Singapore Dance Theatre opened the 2019 season with the whimsical Don Quixote, a classic story by Spanish writer Miguel de Cervantes about the titular delusional old knight (Chen Wei), with the main story focusing on a pair of star-crossed lovers, Kitri and Basilio (Chihiro Uchida and Kenya Nakamura respectively).
The premise of the story is a familiar tale: Kitri’s father wants her to wed the wealthy nobleman, Gamache (Jason Carter), but she’s in love with the poor barber, Basilio. Don Quixote weaves himself into the story, being an eccentric old man on a quest for his beloved Dulcinea who ends up helping the two lovers at the end.
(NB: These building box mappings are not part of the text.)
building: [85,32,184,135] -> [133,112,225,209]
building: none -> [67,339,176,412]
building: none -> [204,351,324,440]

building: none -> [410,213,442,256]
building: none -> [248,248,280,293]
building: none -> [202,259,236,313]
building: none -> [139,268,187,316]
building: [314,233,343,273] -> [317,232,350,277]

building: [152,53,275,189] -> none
There are plenty of Spanish influences in the costume design by Bruce McKinven – starting from Kitri’s red flamenco dress to the female cast’s gitana outfits and the men’s toreador suits, all on beautiful display during Act 1’s ‘A Plaza in Spain’ when the cast are all out dancing merrily to waltzes. Nothing says ‘Spain’ more than the dancing couple of Espada (Etienne Ferrére) and Mercedes (May Yen Cheah), the legendary bullfighter and his sultry partner who light the stage with their presence, daring to outdo the brilliance of Kitri and Basilio with their chemistry.
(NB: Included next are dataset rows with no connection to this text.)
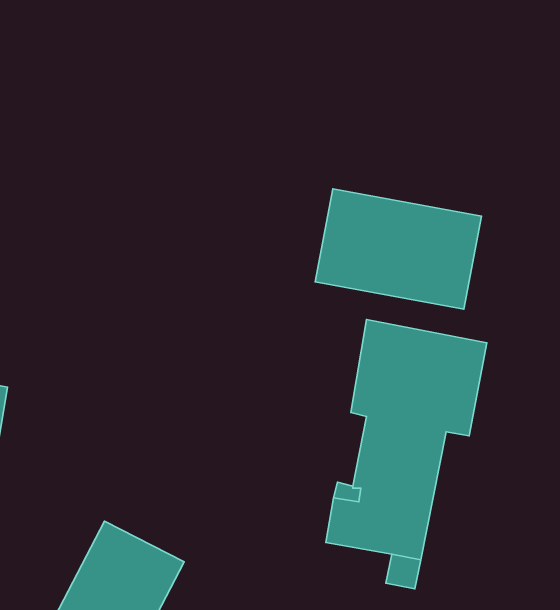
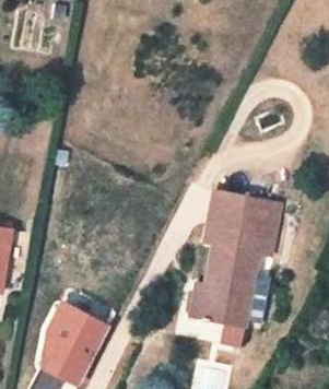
building: [315,189,482,309] -> none

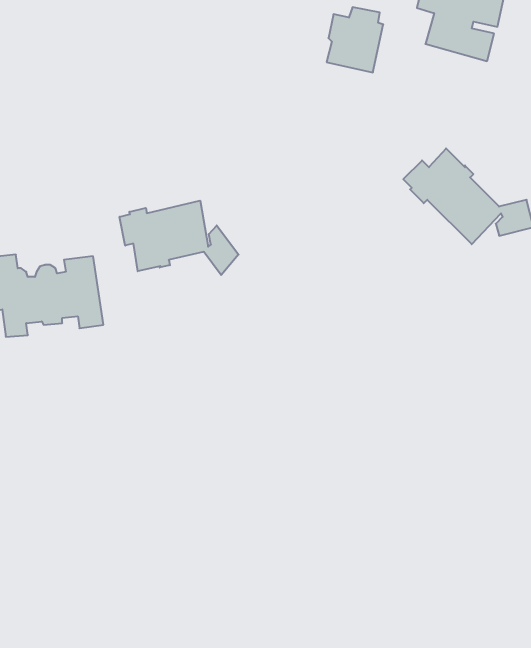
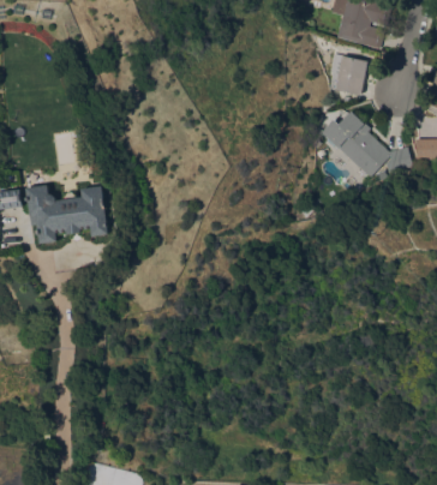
building: [327,7,383,72] -> [327,49,366,95]
building: [120,201,239,275] -> none

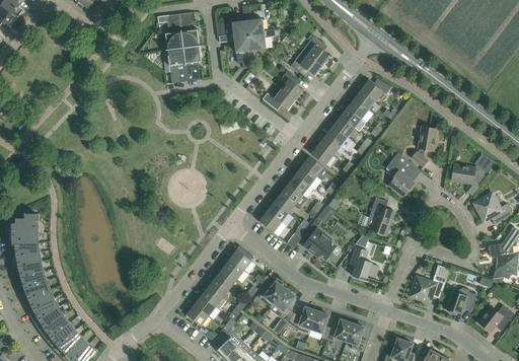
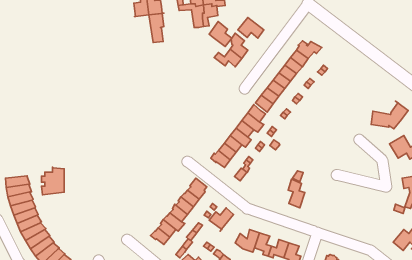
building: [303,34,330,65] -> [209,21,232,47]
building: [166,47,189,82] -> none
building: [412,126,437,166] -> none
building: [386,152,422,197] -> none
building: [365,197,395,235] -> none
building: [9,211,36,244] -> [42,167,64,195]
building: [303,227,342,259] -> none
building: [411,267,449,302] -> none
building: [445,287,476,314] -> none
building: [270,288,296,322] -> none

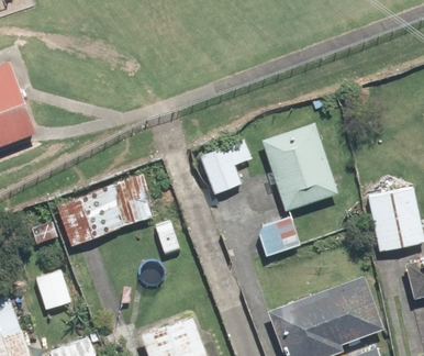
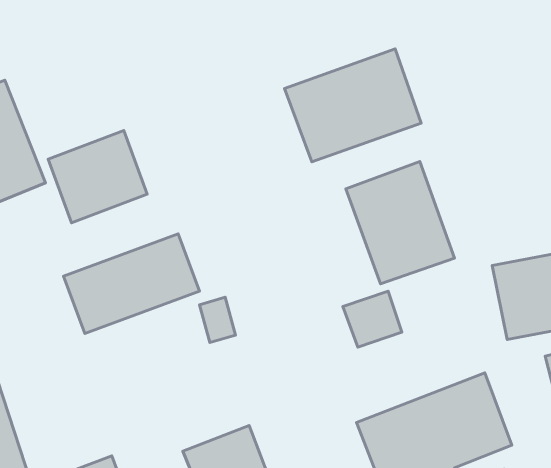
building: none -> [284,49,421,162]
building: none -> [48,131,147,223]
building: [199,140,249,196] -> none

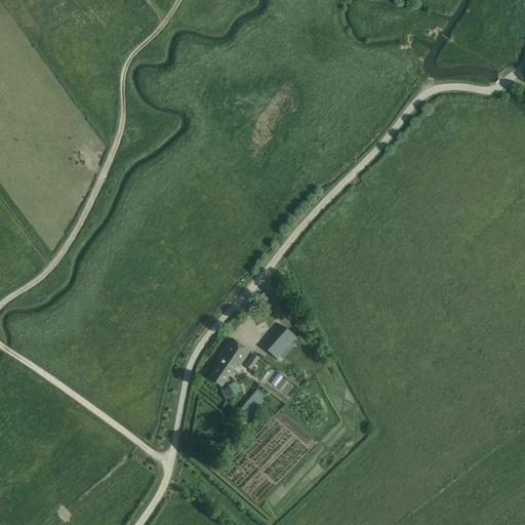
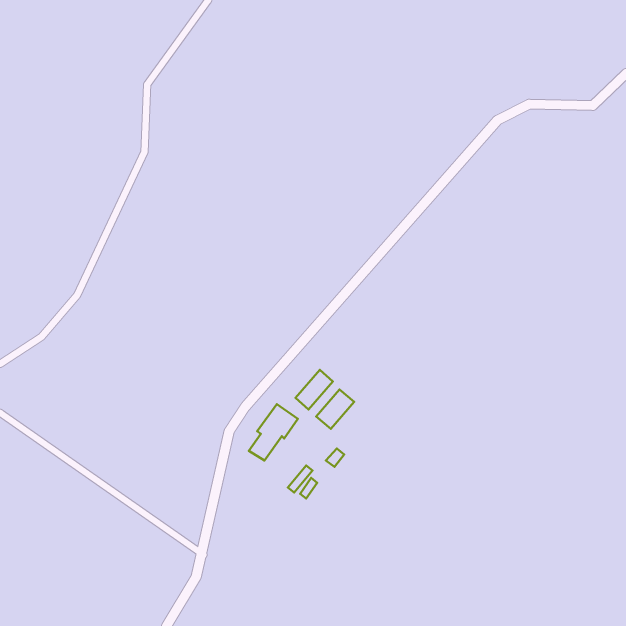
building: none -> [296,370,333,410]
The entire performance was high energy from start to finish; there was definitely not a lack of a jump or turn – in their many varieties – from both male and female cast members, which is a modern version of the choreography by Marius Petipa (with additional choreography by Cynthia Harvey). The most exciting portion is probably the high octane jumps performed flawlessly by the all-male gypsy cast in Act 2, which is balanced out by the graceful scene from Don Quixote’s dream involving the Dryads and Cupid.
In between the dance sequences, you get to see Don Quixote being hoisted in the air to fight his imaginary ‘dragon’ which was just a windmill, and you also get to see a bit of comedy when Basilio fakes his own death in order to marry Kitri.
There were a couple of tense moments in the beginning – once when Basilio misses a turn during Kitri’s pirouette in their grand pas de deux, and another when she was nearly dropped during Basilio’s second one-handed lift.
Thankfully, by the final Act the performance really picked up pace and almost every performer’s turn was applauded with gusto by the audience. Noteworthy are Kitri and Basilio’s solo performances at the end of Act 3 where they seem to outdo each other with their dizzying number of fouetté turns – enough to raise an applause and cries of ‘bravo!’ before they even finished their turns.
The performance was a joy to watch, especially since it was accompanied by the Metropolitan Festival Orchestra who were performing right at the bottom of the stage, adding depth to the show. By the end of the performance, the enthusiastic – and very long – applause from the audience attests to their love of the production. It’s no wonder that Don Quixote is a mainstay in SDT’s repertoire.